- [EXCERPTED PASSAGE]
####################
A drop in circulation, they said in the mayor’s management report released earlier this month, resulted in residents leaving fewer newspapers at the curb, leading to less paper being recycled.

The decrease in recycling is raising concerns among environmental advocates and the City Council, who said they doubted that falling circulation could cause a 20% citywide decline. Newspaper sales have been dropping for years, but recycling had been increasing in the city until the most recent year.

“That’s an old saw that they’ve been playing for four years. I just don’t buy into that,” the chairman of the council’s Sanitation Committee, Michael McMahon, said. Mr. McMahon said he would convene a hearing on the recycling decline later this fall.

The Sanitation Department has backed off the rationale it offered in the mayor’s management report, and a closer look at city data confirms that sagging newspaper sales had little to do with the drop-off in recycling.

While the total tonnage of recycled material fell by nearly 20%, the average daily amount of paper picked up curbside dropped only 4.6%, to 1,274 tons a day. The amount of metal, glass, and plastic recycled experienced an even smaller decline, 1.5%, to 780 tons a day.

The Sanitation Department attributes the majority of the recycling decrease to a sharper drop in the amount of bulk recycled materials used in landfill and construction projects, such as the conversion of the shuttered Fresh Kills landfill in Staten Island. A department spokeswoman, Kathy Dawkins, said that instead of using clean fill acquired from private contractors — which annually adds thousands of tons to the city’s recycling total — officials accepted material that the U.S. Army Corps of Engineers scooped up while dredging the Arthur Kill. The material was not included in the city’s recycling statistics.

Outweighing the newspapers, cans, and bottles collected curbside, the bulk items make up more than half of the total tonnage recycled each year.

The 20% decrease dropped the city’s total recycling to its lowest level of the Bloomberg administration, and means that the city fell well short of its targets for last year. The Sanitation Department had set a goal of recycling 22% of the city’s curbside waste and 37.6% of its total waste, but reached only 16.4% and 31.5%, respectively.

“It just shows me that they don’t care about recycling as much as they should,” Mr. McMahon said.

The city has slipped in its advertising of the recycling program, contributing to a lack of awareness and participation among residents, a senior lawyer for the Natural Resources Defense Council, Eric Goldstein, said. Recycling, he said, should be treated as a brand. “Coca-Cola is known throughout the world, and yet every year it spends a tremendous amount of money on advertising,” Mr. Goldstein said. “The same needs to be done for the recycling program.”

It’s been a rollercoaster ride for recycling since Mayor Bloomberg took office in 2002. He temporarily suspended the recycling of glass and metal to close a budget gap, and the city incrementally rebuilt the program before it was fully restored in 2004. But the frequent changes have caused confusion for New Yorkers, and Mr. Goldstein said it was a victory that recycling had kept up as much as it had.

Concerns over last year’s fall-off, however, are tempered by optimism regarding new recycling initiatives included in the 20-year trash plan approved by the council in July. The so-called Solid Waste Management Plan creates a separate Office of Recycling Outreach and Education within the mayor’s Council on the Environment. It also expands the types of plastic the city will recycling and creates a pilot program for recycling in public spaces such as parks, transit stations, and busy streets.

“There’s a widespread feeling those numbers will turn around in the next year or so,” Mr. Goldstein said, referring to the new programs.

The dip in recycling has led to a renewed call for food waste disposers, which advocates say would cut down on the amount of waste the city would have to export out-of-state. The push has been slowed by concerns over the environmental implications of the disposers. “I support a study,” Mr. McMahon said. “It makes sense, but I want to know the impact it will have on our sanitation system.”
####################
- [RECORDS SHOWN]
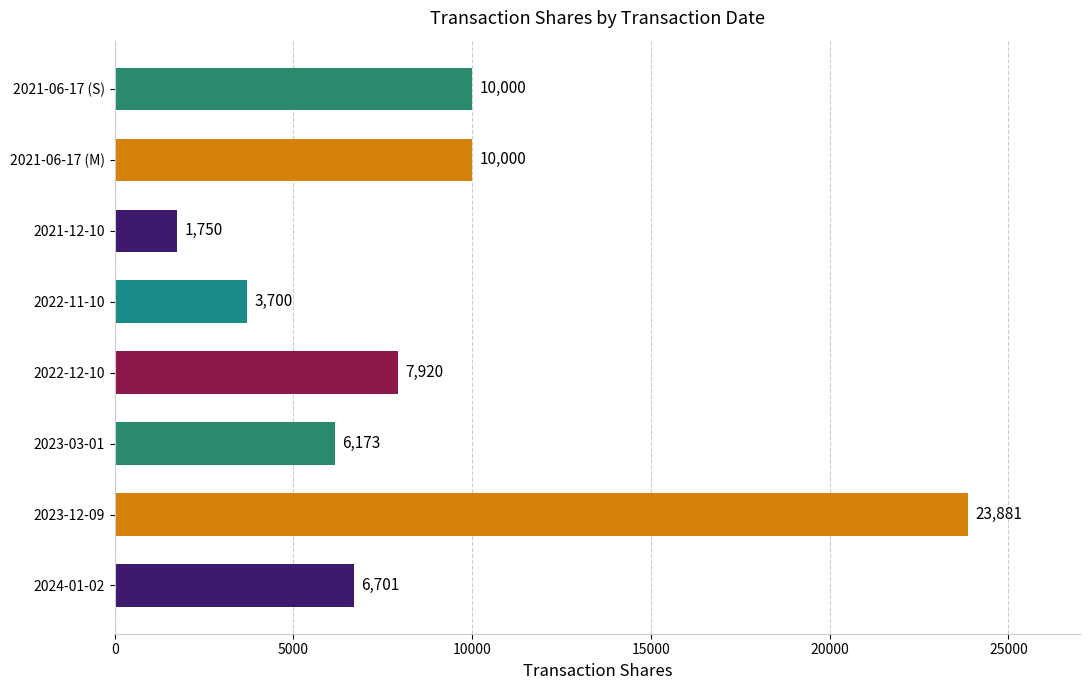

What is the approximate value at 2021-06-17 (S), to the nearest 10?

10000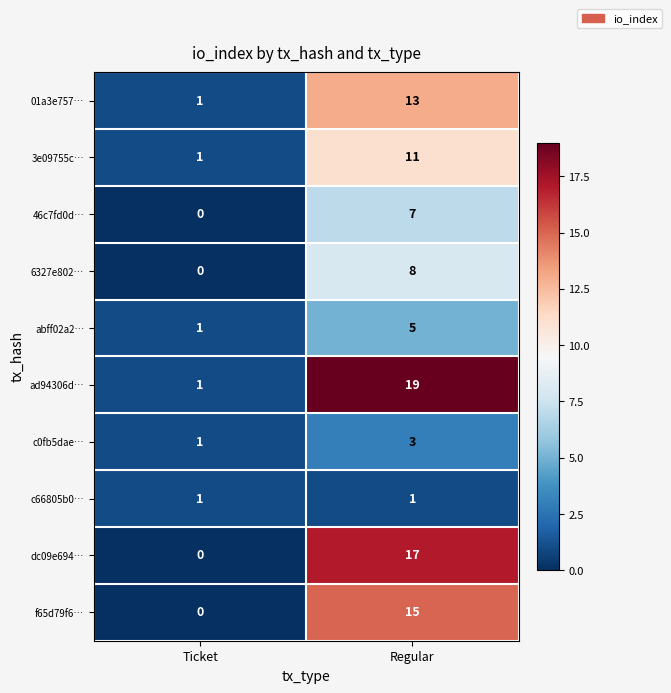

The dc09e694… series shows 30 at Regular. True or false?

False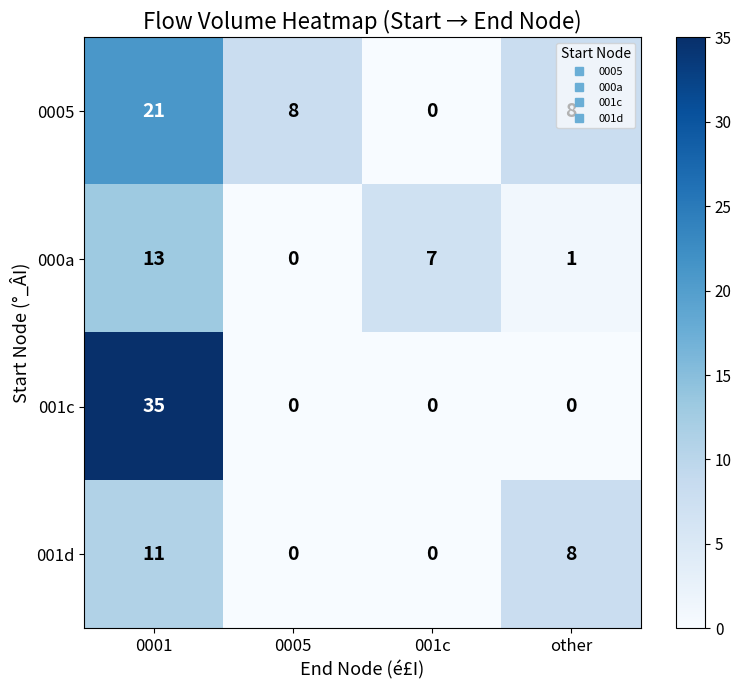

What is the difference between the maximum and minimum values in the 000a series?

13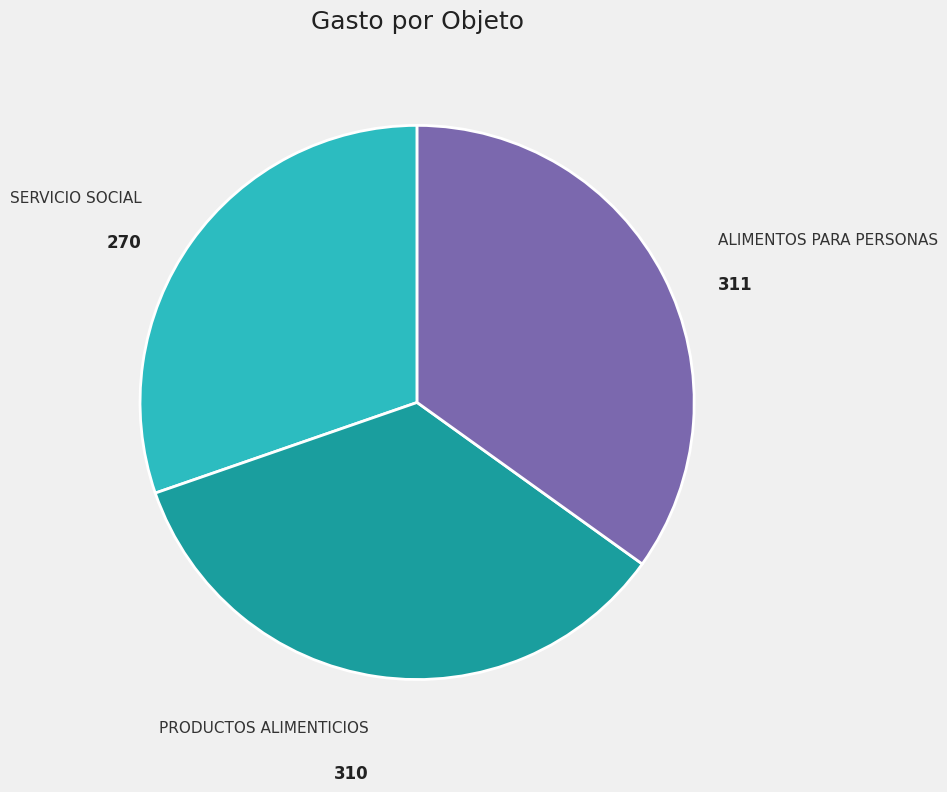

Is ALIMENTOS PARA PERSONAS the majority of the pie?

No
####################
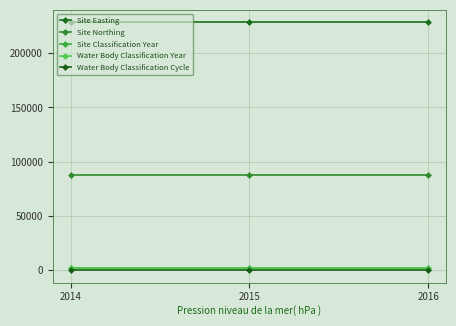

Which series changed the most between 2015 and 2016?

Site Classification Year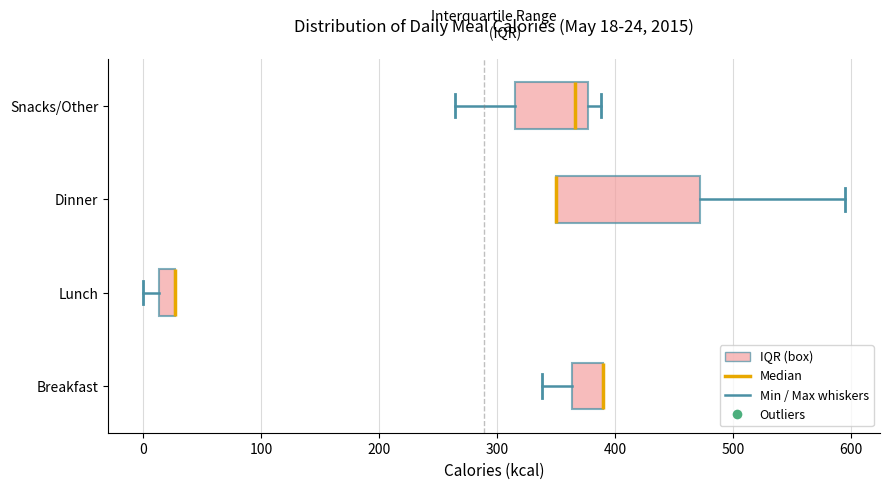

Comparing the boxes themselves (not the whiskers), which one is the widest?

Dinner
####################
- [EXERCISE]
Condense the article on the city's recycling decline into two sentences.

- [ANSWER FOR THIS EXERCISE]
The mayor's management report blamed falling newspaper circulation for a nearly 20% drop in recycling, but city data show curbside paper fell only 4.6%, and the Sanitation Department now attributes most of the decline to less bulk material recycled in landfill and construction projects. The drop left recycling at its lowest level of the Bloomberg administration and short of its targets, drawing criticism from the council's Sanitation Committee chairman and environmental advocates, though new initiatives in the 20-year trash plan have raised optimism that the numbers will turn around.